The cynics were a niche movement within Greek philosophy. They didn’t leave much of a written record of their thinking, because they weren’t part of a scholarly tradition. They were more like performance artists and troublemakers. “Their mode of life was a philosophy of doing,” says M D Usher in his introduction, and this little book gathers together a variety of original sources describing their actions and thought, in a modern translation.
It’s worth bringing the cynics to new audiences for a number of reasons. For one thing, they were having a lot more fun than most philosophers – more than the modern definition of ‘cynicism’ implies. Diogenes, one of the best known cynics, was by all accounts rude and provocative, witty, and above all highly skilled at embarassing the rich and powerful.
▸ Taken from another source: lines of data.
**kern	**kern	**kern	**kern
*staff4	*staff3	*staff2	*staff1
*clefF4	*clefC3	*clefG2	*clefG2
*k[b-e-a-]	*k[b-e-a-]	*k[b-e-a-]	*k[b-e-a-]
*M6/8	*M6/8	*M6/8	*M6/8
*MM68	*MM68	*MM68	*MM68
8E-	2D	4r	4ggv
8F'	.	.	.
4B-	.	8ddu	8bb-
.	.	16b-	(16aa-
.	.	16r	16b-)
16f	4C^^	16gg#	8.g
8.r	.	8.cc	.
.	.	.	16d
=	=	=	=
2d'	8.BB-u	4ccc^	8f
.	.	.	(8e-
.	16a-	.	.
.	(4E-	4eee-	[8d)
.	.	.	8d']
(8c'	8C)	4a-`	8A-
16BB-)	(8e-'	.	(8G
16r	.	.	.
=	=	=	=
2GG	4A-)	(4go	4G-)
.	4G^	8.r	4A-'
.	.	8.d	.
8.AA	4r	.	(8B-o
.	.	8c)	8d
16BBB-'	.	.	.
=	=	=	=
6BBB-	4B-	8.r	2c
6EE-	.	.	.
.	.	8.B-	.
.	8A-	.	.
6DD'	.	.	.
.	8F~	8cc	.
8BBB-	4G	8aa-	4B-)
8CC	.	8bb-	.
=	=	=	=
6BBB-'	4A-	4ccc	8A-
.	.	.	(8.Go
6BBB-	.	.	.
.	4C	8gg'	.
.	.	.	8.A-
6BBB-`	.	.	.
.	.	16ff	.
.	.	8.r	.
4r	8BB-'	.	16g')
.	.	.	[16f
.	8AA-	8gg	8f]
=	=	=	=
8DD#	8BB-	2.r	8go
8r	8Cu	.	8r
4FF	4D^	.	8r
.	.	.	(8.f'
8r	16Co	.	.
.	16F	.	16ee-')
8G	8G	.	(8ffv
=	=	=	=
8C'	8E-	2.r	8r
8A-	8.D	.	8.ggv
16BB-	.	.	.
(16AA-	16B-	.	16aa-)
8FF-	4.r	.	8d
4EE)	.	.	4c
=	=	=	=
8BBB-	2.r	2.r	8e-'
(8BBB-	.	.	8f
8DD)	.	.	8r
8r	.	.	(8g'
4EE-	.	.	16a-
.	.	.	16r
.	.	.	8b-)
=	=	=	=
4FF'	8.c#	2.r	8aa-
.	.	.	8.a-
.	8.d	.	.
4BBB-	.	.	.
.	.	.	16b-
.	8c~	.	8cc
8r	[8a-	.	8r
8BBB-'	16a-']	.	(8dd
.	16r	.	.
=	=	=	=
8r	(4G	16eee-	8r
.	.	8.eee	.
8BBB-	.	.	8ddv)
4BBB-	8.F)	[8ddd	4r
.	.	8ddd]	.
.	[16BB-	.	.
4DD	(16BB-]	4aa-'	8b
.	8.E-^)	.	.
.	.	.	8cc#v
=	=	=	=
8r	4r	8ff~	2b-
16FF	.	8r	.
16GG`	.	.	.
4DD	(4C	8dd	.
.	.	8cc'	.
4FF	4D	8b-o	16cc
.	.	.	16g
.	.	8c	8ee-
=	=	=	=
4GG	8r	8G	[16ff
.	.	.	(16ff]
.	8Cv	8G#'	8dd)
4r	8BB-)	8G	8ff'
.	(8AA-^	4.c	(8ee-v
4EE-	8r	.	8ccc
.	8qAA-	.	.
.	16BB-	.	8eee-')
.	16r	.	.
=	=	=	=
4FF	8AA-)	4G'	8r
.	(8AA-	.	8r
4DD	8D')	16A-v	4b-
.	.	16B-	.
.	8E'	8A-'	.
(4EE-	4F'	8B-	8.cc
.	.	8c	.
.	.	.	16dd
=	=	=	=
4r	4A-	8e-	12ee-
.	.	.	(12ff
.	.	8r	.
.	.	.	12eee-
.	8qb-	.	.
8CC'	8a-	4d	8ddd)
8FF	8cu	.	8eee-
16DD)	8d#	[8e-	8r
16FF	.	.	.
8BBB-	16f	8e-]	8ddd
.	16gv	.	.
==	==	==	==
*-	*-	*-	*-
There is a story in the book that I hadn’t heard before where he turns up at the Isthmian Games and upstages the whole event with a series of subversive acts, including crowning a horse.
Better known stories of Diogenes include him carrying a lantern around the marketplace in the middle of the day, or choosing to live in a barrel to demonstrate how little people really needed. Or deflating the most powerful man on the planet at the time, Alexander the Great, by telling him to stand out of his sun. Diogenes was exiled from his home town for defacing the currency. This was his defining act of defiance – a rejection of money, of human authority, of society’s values.
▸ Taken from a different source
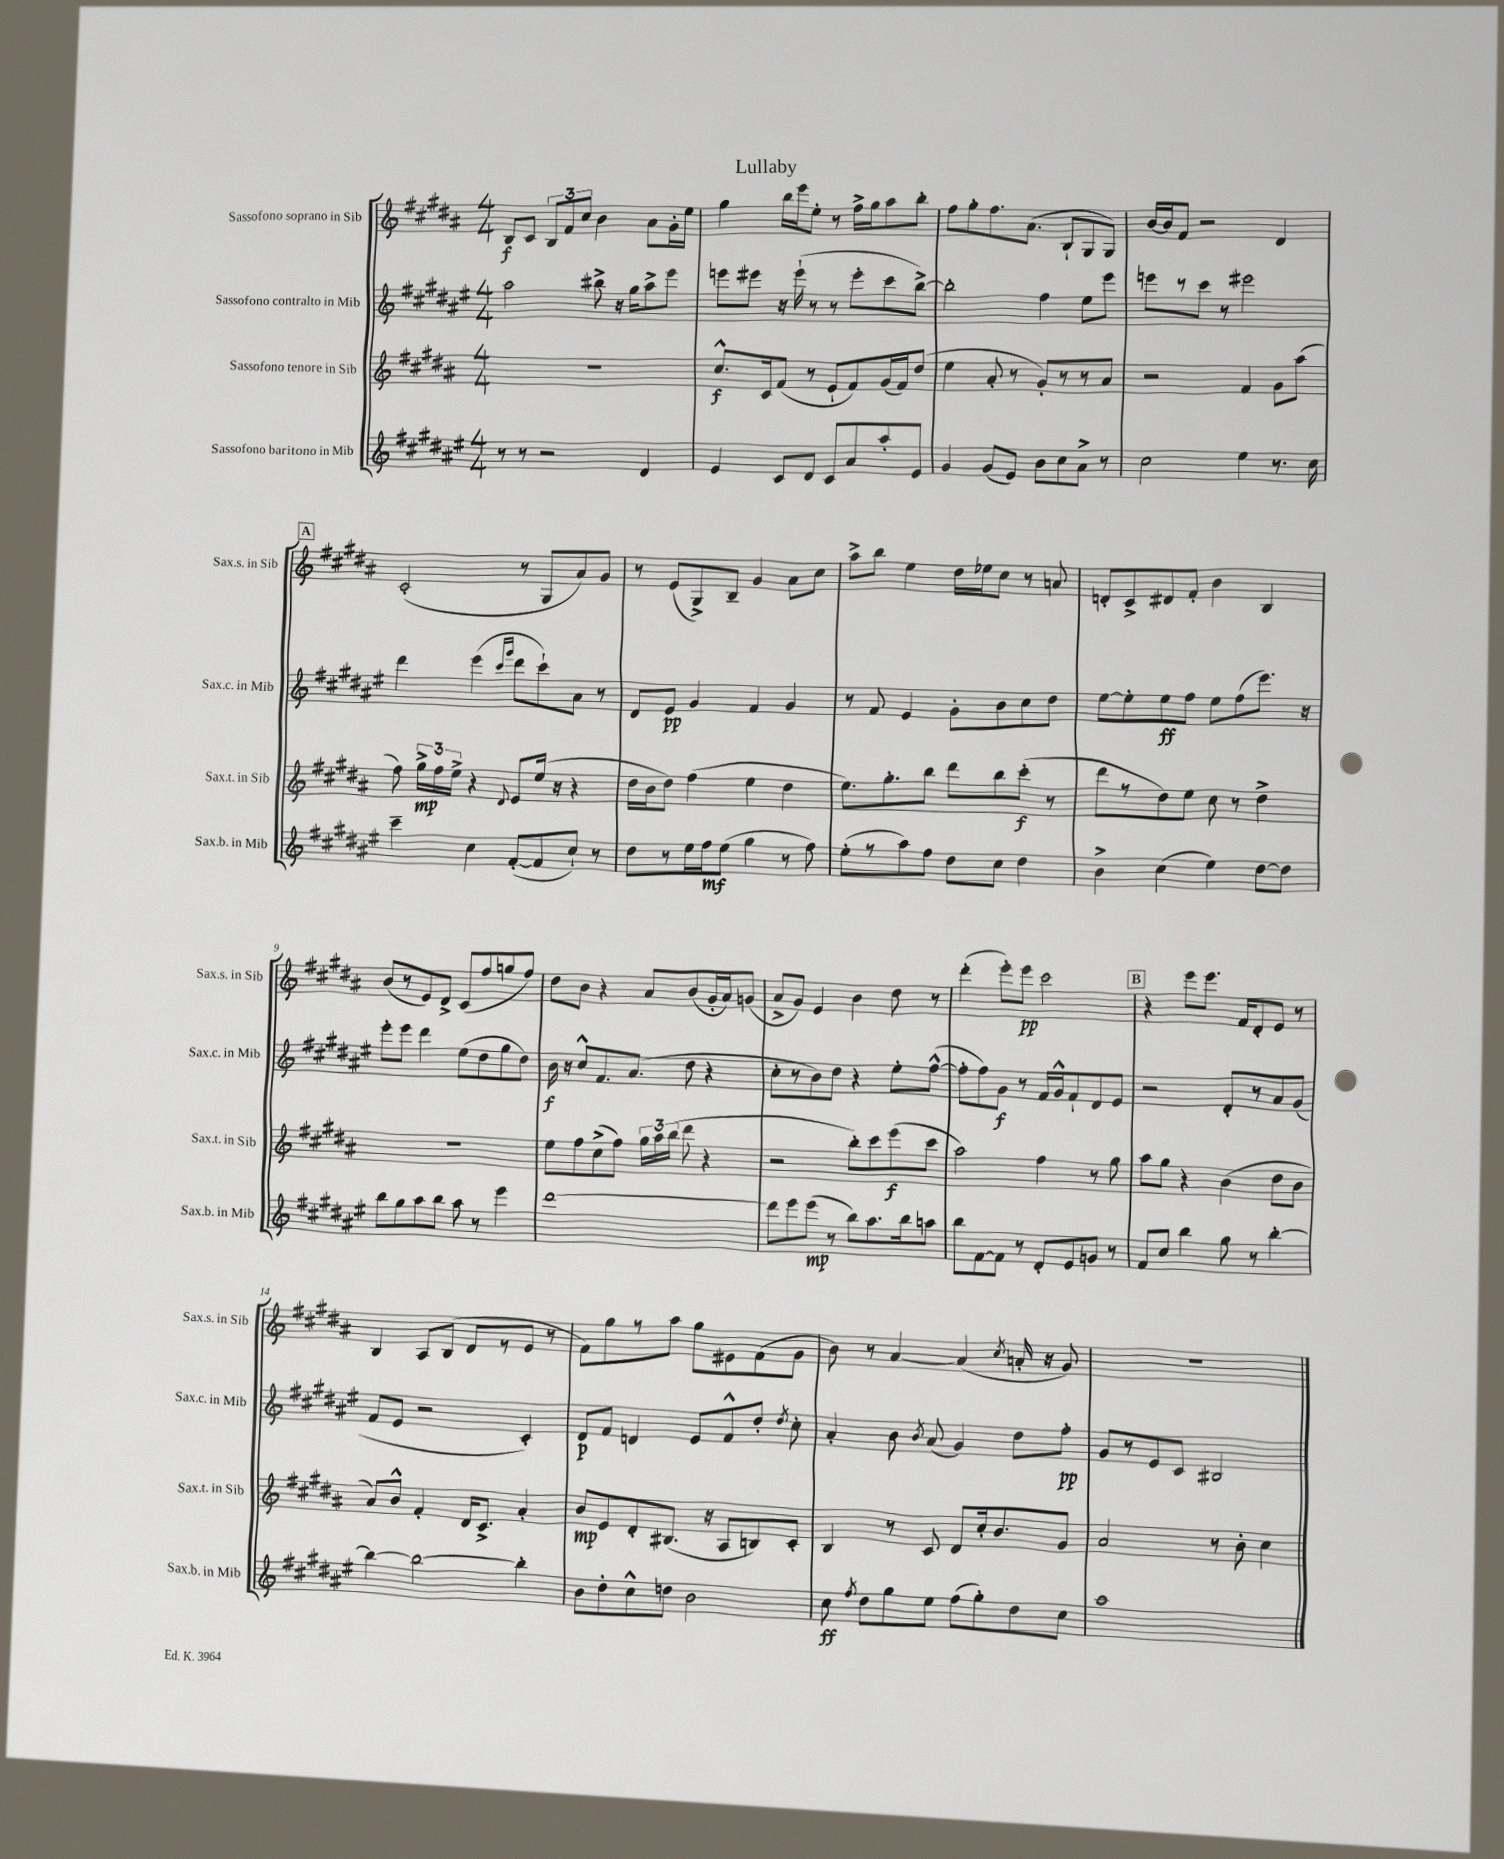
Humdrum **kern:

Diogenes wanted no favours from kings because he was committed to radical simplicity, and this is another reason to learn from the cynics. They were early minimalists, fore-runners of anti-consumerism. “You don’t think your own land and sea are enough in themselves,” says Kynikos in a street argument related in the book. You “import your pleasures from the corners of the globe and always prefer what is foreign to what is locally produced, what is costly to what is inexpensive, and what’s hard to procure to what’s easily acquired.”
Greed and the constant desire for more was futile to Kynikos. “Civic conflicts, wars, conspiracies, and slaughter,” he tells his listeners, “all these things have their source in the desire for more. May that desire be far from us. May I never overreach to grab more.”
More, in the form of economic growth, is the highest aspiration of our politicians and their central promise to us. So the cynics’ attitude to growth and greed is as relevant as ever. So too is their disregard for human hierarchies. We live in a society that constantly tells us that we are all equal, while simultaneously communicating that some people – the rich, the famous, the royals – have greater value than we do. Diogenes would fart in their general direction.
M D Usher has made some judicious selections in this little volume, including the story of some Greek philosophers meeting some radical Indian ascetics and comparing notes. There’s a section on St Symon Stylites, not quite one of the cynics but along similar lines, who lived on top of a pillar for 35 years.
One thing to be aware of is that the book is presented as a parallel language edition, something that wasn’t mentioned in the publisher’s online blurb or on the book itself. Each page has the English on one page and the original Greek or Latin on the other. That’s interesting for a very small minority of readers, though to me it felt like I was only getting half a book.
As always with these sorts of stories, readers aren’t supposed to emulate the extreme choices the cynics made. I have no plans to start living in a wheelie bin on my driveway as a radical protest against consumerism. M D Usher prompts the right question for applying the insights of the cynics to our own lives: “What will you and I say no to? Screen time? Empty relationships? Laziness? Pride? Prejudice? Privilege? Manipulation? Self-centreness? Dishonesty? Ambition? Violence? Indulgence? Waste? Greed? Indeed, cynicism?”